Today is Earth Day, first celebrated forty-five years ago. On April 22, 1970, millions took to the streets to protest the deterioration of the environment and to demonstrate in support of pursuing a healthy, sustainable world. It was fitting then, that on the eve of Earth Day 2015, North Bay enjoyed a little victory.
The Common Council was expected to vote last night on the resolution declaring the proposed sewer separation project a Type II Action, requiring no environmental review. In anticipation of the vote, Timothy O'Connor had delivered the Protect North Bay petition, with 416 signatures, to the aldermen. When the time came to consider the resolution, Common Council president Don Moore moved to postpone voting on it until June 16 and to use the intervening time to pursue an environmental review.
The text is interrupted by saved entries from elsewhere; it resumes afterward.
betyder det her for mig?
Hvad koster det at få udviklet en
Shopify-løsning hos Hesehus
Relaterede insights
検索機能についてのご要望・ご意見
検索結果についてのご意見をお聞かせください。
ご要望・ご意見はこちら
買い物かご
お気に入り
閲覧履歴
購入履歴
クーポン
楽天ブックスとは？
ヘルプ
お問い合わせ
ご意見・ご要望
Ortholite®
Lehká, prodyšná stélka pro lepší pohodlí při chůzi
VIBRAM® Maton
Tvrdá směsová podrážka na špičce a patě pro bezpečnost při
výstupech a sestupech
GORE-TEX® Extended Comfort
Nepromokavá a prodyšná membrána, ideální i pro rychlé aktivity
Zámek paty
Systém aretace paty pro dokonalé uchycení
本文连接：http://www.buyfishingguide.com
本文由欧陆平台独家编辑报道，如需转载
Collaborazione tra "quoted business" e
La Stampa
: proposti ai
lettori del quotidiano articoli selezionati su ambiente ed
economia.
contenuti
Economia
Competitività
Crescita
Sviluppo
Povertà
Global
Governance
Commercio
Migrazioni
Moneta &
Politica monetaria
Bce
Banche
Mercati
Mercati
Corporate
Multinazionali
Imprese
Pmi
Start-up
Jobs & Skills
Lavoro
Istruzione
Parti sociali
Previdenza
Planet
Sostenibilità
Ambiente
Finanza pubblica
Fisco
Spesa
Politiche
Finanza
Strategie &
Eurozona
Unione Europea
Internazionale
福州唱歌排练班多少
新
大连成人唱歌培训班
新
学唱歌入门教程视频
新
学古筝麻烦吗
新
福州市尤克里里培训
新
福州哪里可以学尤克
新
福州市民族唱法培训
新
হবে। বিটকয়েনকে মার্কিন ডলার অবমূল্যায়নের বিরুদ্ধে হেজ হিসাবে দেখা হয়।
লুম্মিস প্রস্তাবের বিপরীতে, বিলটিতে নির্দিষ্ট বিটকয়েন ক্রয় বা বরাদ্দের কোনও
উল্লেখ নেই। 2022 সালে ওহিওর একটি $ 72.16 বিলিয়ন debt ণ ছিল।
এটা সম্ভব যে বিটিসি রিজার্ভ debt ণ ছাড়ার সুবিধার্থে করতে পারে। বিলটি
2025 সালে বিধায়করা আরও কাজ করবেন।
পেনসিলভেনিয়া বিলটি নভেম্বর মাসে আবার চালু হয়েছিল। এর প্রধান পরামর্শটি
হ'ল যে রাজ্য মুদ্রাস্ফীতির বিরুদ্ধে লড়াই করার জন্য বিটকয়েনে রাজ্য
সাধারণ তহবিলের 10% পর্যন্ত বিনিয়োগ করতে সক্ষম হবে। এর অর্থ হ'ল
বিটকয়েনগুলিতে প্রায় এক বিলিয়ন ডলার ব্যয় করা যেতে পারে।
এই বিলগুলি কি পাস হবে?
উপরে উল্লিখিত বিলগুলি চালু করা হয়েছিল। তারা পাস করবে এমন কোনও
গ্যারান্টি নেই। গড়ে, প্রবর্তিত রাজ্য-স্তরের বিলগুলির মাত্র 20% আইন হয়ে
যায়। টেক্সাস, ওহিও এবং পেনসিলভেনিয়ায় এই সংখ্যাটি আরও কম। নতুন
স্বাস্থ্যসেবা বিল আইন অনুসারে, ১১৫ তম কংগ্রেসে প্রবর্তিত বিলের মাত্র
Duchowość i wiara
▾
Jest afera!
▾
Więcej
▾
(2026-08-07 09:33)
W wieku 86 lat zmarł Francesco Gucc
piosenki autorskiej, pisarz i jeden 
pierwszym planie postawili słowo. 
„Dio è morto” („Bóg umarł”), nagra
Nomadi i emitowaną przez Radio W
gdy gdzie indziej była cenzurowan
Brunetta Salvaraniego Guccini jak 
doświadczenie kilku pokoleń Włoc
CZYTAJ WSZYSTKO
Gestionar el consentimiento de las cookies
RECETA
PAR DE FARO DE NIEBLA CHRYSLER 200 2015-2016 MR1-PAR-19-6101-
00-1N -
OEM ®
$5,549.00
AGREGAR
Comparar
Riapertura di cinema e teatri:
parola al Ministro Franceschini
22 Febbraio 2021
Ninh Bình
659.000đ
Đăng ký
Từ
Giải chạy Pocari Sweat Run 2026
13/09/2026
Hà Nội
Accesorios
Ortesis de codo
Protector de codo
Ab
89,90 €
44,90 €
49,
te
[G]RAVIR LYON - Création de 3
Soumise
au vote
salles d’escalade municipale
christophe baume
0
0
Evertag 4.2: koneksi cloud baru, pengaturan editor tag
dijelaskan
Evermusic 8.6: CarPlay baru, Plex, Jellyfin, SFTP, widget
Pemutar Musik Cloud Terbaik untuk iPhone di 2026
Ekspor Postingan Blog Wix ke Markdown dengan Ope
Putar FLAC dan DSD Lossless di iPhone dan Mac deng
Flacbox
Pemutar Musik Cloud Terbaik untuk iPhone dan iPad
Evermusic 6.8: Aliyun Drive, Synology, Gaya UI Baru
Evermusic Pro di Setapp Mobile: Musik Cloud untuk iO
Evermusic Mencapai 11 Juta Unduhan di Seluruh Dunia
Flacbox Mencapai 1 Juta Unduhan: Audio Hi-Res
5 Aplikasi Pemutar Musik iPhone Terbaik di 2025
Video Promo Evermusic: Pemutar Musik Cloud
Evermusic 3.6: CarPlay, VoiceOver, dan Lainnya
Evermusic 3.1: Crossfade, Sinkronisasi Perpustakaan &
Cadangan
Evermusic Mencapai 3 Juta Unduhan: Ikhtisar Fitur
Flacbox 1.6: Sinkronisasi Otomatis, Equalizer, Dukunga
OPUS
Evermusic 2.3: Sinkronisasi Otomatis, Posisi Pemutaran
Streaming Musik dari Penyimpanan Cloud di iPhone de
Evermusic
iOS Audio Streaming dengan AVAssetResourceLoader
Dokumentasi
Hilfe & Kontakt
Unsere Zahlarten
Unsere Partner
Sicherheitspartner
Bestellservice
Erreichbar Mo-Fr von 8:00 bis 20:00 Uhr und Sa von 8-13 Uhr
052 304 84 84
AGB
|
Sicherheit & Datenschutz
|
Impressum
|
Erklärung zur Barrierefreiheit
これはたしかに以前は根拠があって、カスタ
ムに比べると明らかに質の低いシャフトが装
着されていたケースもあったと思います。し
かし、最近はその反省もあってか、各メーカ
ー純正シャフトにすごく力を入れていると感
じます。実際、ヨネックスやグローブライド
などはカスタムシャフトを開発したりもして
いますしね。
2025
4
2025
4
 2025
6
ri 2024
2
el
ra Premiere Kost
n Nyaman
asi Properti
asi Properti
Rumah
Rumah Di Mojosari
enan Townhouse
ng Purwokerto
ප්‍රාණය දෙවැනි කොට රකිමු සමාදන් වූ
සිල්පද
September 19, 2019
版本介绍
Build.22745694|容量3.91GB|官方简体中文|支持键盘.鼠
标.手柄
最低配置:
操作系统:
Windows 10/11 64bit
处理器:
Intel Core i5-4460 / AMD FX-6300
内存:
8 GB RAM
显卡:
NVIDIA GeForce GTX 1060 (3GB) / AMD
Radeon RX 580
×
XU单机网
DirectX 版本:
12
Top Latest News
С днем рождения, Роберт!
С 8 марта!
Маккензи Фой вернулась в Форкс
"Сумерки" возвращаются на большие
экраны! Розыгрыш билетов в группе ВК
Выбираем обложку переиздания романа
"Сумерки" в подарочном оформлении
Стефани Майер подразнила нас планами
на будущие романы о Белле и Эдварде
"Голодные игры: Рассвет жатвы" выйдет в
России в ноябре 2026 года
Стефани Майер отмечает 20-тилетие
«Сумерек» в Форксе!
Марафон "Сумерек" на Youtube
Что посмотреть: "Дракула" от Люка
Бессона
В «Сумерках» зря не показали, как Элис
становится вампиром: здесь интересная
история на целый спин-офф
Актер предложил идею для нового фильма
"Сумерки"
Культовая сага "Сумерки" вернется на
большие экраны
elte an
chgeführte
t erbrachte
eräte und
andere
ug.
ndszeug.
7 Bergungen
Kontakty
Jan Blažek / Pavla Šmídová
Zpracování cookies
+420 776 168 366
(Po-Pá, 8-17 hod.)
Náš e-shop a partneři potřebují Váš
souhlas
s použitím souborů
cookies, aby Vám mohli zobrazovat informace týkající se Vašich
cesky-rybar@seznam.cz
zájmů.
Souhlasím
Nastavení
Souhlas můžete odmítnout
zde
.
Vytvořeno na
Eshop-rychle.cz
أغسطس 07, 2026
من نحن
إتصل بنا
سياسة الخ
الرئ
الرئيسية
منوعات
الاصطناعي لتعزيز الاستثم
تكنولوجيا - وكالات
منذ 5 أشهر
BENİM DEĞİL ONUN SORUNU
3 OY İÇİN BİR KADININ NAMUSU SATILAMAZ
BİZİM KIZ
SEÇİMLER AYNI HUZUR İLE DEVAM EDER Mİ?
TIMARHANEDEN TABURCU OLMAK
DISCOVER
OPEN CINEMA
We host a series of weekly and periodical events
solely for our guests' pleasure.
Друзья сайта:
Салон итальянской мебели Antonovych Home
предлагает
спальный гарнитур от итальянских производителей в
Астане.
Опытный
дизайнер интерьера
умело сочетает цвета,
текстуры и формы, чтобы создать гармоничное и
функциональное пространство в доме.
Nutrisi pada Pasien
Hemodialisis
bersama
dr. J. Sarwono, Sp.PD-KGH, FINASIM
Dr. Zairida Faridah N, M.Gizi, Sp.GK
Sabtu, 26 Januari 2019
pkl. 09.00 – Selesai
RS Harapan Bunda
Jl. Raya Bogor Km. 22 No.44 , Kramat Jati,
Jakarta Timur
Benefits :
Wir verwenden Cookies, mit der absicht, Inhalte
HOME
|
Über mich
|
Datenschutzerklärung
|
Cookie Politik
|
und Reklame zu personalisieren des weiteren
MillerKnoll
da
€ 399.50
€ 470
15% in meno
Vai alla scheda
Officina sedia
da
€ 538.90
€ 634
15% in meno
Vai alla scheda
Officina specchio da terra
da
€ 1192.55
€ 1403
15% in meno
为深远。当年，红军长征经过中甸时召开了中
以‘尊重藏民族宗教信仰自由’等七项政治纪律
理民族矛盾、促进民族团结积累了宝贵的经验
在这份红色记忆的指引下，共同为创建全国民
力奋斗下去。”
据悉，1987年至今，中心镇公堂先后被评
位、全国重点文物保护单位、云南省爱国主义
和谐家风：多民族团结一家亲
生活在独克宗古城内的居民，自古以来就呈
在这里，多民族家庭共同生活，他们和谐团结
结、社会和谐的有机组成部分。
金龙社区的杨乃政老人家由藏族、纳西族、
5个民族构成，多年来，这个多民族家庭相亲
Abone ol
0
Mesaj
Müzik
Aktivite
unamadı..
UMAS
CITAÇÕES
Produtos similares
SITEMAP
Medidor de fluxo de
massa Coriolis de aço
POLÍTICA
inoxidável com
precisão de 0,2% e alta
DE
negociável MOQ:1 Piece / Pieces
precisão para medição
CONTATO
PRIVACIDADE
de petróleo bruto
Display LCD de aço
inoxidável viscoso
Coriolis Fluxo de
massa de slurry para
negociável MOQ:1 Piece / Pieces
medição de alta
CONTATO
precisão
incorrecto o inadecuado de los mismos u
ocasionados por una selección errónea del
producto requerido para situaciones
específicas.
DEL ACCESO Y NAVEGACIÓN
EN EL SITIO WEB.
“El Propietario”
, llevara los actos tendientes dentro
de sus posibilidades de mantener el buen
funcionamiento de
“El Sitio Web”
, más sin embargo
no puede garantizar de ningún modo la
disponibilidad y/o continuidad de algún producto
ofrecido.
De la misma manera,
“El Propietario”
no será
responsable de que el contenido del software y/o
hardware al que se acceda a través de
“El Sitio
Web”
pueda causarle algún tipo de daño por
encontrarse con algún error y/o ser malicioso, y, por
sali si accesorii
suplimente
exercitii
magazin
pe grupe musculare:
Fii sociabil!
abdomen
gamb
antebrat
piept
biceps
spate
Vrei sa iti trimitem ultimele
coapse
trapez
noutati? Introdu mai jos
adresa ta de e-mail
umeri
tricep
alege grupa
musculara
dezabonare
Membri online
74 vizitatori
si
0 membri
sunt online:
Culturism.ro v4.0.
Before the Council voted on Moore's motion, there was discussion about who would carry out the environmental review and how it would be paid for. City attorney Carl Whitbeck opined that six weeks was adequate time to do an environmental study "if Delaware Engineering is going to do it." Audience member Nick Zachos asked if having Delaware Engineering do the environmental review wouldn't be a conflict of interest, since they have been hired to do the sewer separation project. They have also appeared at two Council meetings defending the position that the project is a Type II Action, which does not require environmental review. O'Connor offered the opinion that Saratoga Associates, now doing the feasibility study on the Dunn warehouse, would be a perfect candidate. Moore suggested that it would be good to get two cost estimates, and it was decided a special meeting would have to be held to approve the amount to be spent and to authorize the mayor to enter into a contract.
When the time came to vote on pursuing an environmental review, Alderman Bart Delaney (Fifth Ward) said that he felt enough time had been spent on the issue before voting no. His colleague from the Fifth Ward, Robert "Doc" Donahue followed suit. The rest of the aldermen present--Ohrine Stewart (Fourth Ward) was absent--and Council president Moore voted yes, and the motion passed with 1,205 affirmative votes--just 190 votes more than what are needed for a simple majority. The vote is another example of the weirdness of the weighted vote: eight people vote for a measure, two people vote against it, and the percentage of affirmative votes is not an overwhelming 80 percent but a nail-biting 59 percent.